▶ Given exercise
Copy out the passage on Plato's allegory of the cave in full, word for word, including its heading.

▶ Extracted text

Allegory of the cave

To illustrate the doctrine that the world of our senses simply mir-tors another and better world, Plato invented in the Republic the Myth of the Cave, one of the most famous of his explanatory allegories and a touching tribute to the memory of Socrates. According to this parable, the human race is like a tribe of people who have been chained generation after generation in a large cave, with their backs to the entrance. At the mouth of the cave there is a high wall, on the other side of which on a broad highway march a procession of people carrying statues representing all the objects of the world around us. The sun shining through the entrance of the cave casts the shadows of these statues on the back wall of the cave. These shadows, the “shadows of images,” dim, shifting, and distorted, are the only things known to the people chained in the cave. One day one of the prisoners of the cave is brought to the entrance and out into the sunshine. At first the strong light hurts his eyes, and he longs for the comforting darkness and familiar shadows of the cave. But as his eyes grow accustomed to the light, the beauty of the world around him floods in on him and he sees how much better, more real, more beautiful is the world outside. Thinking back with pity to the prisoners still chained in the cave, he feels that he cannot keep this knowledge to himself. Though he knows he will be laughed at, derided, even killed, the world of real things means so much that he must bring back the news of it. And so, sadly, the philosopher turns back from the world of light to reenter the cave of shadows.

▶ Collected data
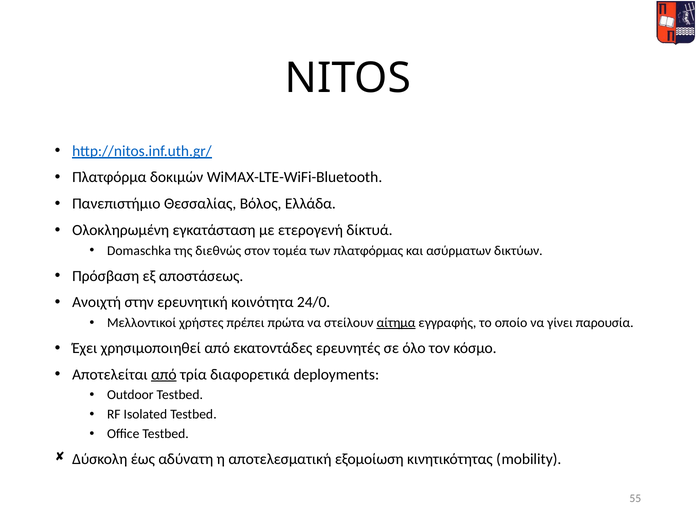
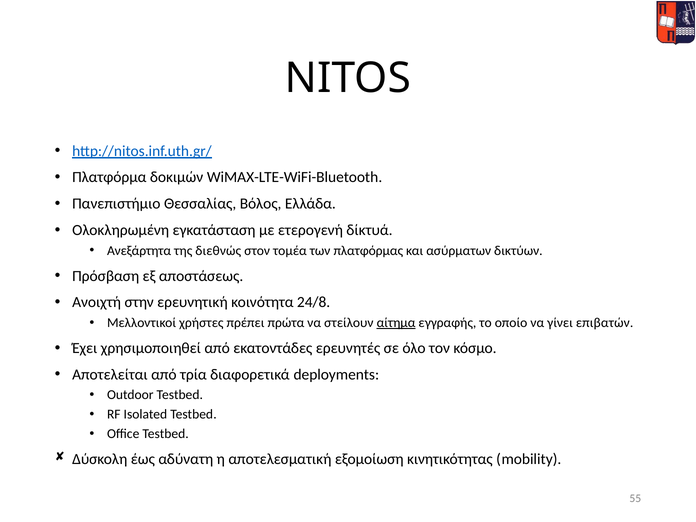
Domaschka: Domaschka -> Ανεξάρτητα
24/0: 24/0 -> 24/8
παρουσία: παρουσία -> επιβατών
από at (164, 374) underline: present -> none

▶ Solution
Allegory of the cave

To illustrate the doctrine that the world of our senses simply mir-tors another and better world, Plato invented in the Republic the Myth of the Cave, one of the most famous of his explanatory allegories and a touching tribute to the memory of Socrates. According to this parable, the human race is like a tribe of people who have been chained generation after generation in a large cave, with their backs to the entrance. At the mouth of the cave there is a high wall, on the other side of which on a broad highway march a procession of people carrying statues representing all the objects of the world around us. The sun shining through the entrance of the cave casts the shadows of these statues on the back wall of the cave. These shadows, the “shadows of images,” dim, shifting, and distorted, are the only things known to the people chained in the cave. One day one of the prisoners of the cave is brought to the entrance and out into the sunshine. At first the strong light hurts his eyes, and he longs for the comforting darkness and familiar shadows of the cave. But as his eyes grow accustomed to the light, the beauty of the world around him floods in on him and he sees how much better, more real, more beautiful is the world outside. Thinking back with pity to the prisoners still chained in the cave, he feels that he cannot keep this knowledge to himself. Though he knows he will be laughed at, derided, even killed, the world of real things means so much that he must bring back the news of it. And so, sadly, the philosopher turns back from the world of light to reenter the cave of shadows.